SAGE Stonewall Veterans Speak: Joel Snyder
This article is part of a series of profiles of the inspiring SAGE constituents who were part of the Stonewall uprising in 1969, an event that inspired the modern LGBTQ+-rights movement.
Joel Snyder coined a war cry on the SAGE Pride bus during its ride down 5th Avenue on June 30, 2019. From the open-top seating area of a double-decker bus, the 75-year-old Snyder hollered to the mostly younger crowd gathered below, “We started this, now you finish it!” By the end of the march, Snyder was hoarse but elated.
Joel, a born-and-bred New Yorker and an Army veteran, was a waiter at the Stonewall Inn on the night of the 1969 uprising. Joel has many vivid, firsthand memories of the Stonewall uprising and paints a vibrant picture of the night that sparked the modern LGBTQ+ rights movement: “All the gay bars back then were owned by the Mob, because it was illegal to have a gay bar, to have an after-hours bar—it was illegal to be a homosexual back then, too,” he says.
Police raids happened so frequently that gay bars had a system to warn patrons. “Danny was this dapper Mob guy who we called the ‘button man.’ He stood outside the bar, and if the cops were coming to do a raid, he would push the button and the lights would come up. Everyone knew to separate—a man dancing with another man or a woman with a woman.”
Joel says that on the night of the uprising, “About five or six cops came in. There was a new police captain in the 6th Precinct, and he could not believe there was a gay bar in his district. He was pissed and wanted to make a name for himself. They raided us at about midnight, which was pretty early for the Stonewall,” Joel says. ”There were only a couple of hundred kids there that night. The captain and maybe four officers ran in and started yelling and asking for people’s IDs. When the cops started breaking the cigarette machine and stealing the staff’s tips, the kids started getting pissed,” says Joel.
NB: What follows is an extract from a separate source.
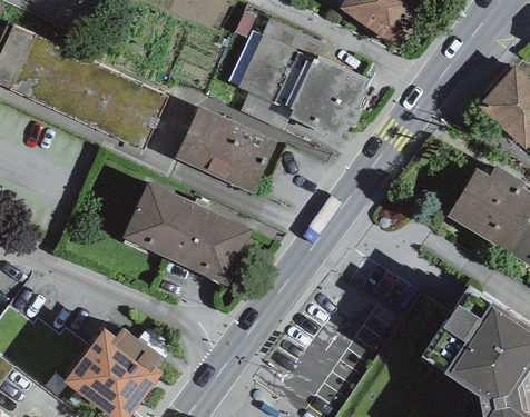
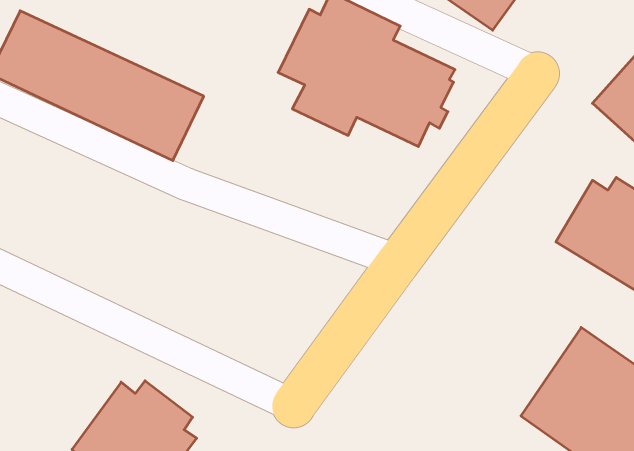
building: [174,106,276,195] -> none
building: [121,181,252,285] -> none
Those who were arrested—mainly drag queens, young people, and people of color, says Joel—were led outside to paddy wagons. But this night, the crowd fought back and led those who were arrested right back out of the paddy wagons. The mass of people started to grow. The police were outmanned. They didn’t count on anyone fighting back, let alone a group of people they thought of as misfits, Joel says. The handful of cops, wildly outnumbered, locked themselves inside the Stonewall to protect themselves from the rapidly growing horde.
“Then even more people came,” says Joel. “First there were about 500 people there, and within the next hour, there were about 1,000 people. Word spread through the Village like wildfire. Two queens pulled a parking meter out of the ground, out of 3-foot-deep cement and used it as a battering ram up against the front door. We took over Sheridan Square for three days. The cops were scared of us!” he says.
According to Joel, the fighting back that occurred at Stonewall had been building within the community and within himself. “I’d been bullied all of my life. I was bullied by my parents, physically and psychologically. I was bullied by the guys in my unit. I was bullied by the cops. And when you bully someone for so many years, they eventually snap. Stonewall was me snapping.”
Joel says that Stonewall was a major turning point in his life. He left the city two weeks after the riots. He moved to San Francisco, then to Portland, Oregon. “During that week, it felt different, but I guess I left New York because I could go to jail for being me, and that wasn’t the case in San Francisco. I was part of the defense department for the Gay Liberation Front and I founded the Vietnam Veterans Against the War. There was definitely a shift in me and I took it with me there. I was an out and proud gay man, even to my Army buddies—and no one dared call me faggot!”
Joel lived in San Francisco for 15 years, during the heyday of Harvey Milk, but “by 1984, I had lost everyone I had ever loved” to the AIDS epidemic, so he moved to Portland to again start over.
He was beyond thrilled to return to Stonewall in 2019 for a reunion with others who were part of the uprising. In fact, the 50th anniversary of Stonewall was his first trip back to New York City since that night 50 years ago. “I have never been one to want my name or face publicized, but now I feel like I have nothing to fear. I believe in fighting for the rights of everyone. I have seen some of the darker sides of humanity, but the bright side is teaching younger people how to fight back.”
And that’s exactly what he did as he shouted to the crowds at the 2019 Pride march that celebrated him and all the others who said, ‘No more!’ 50 years ago.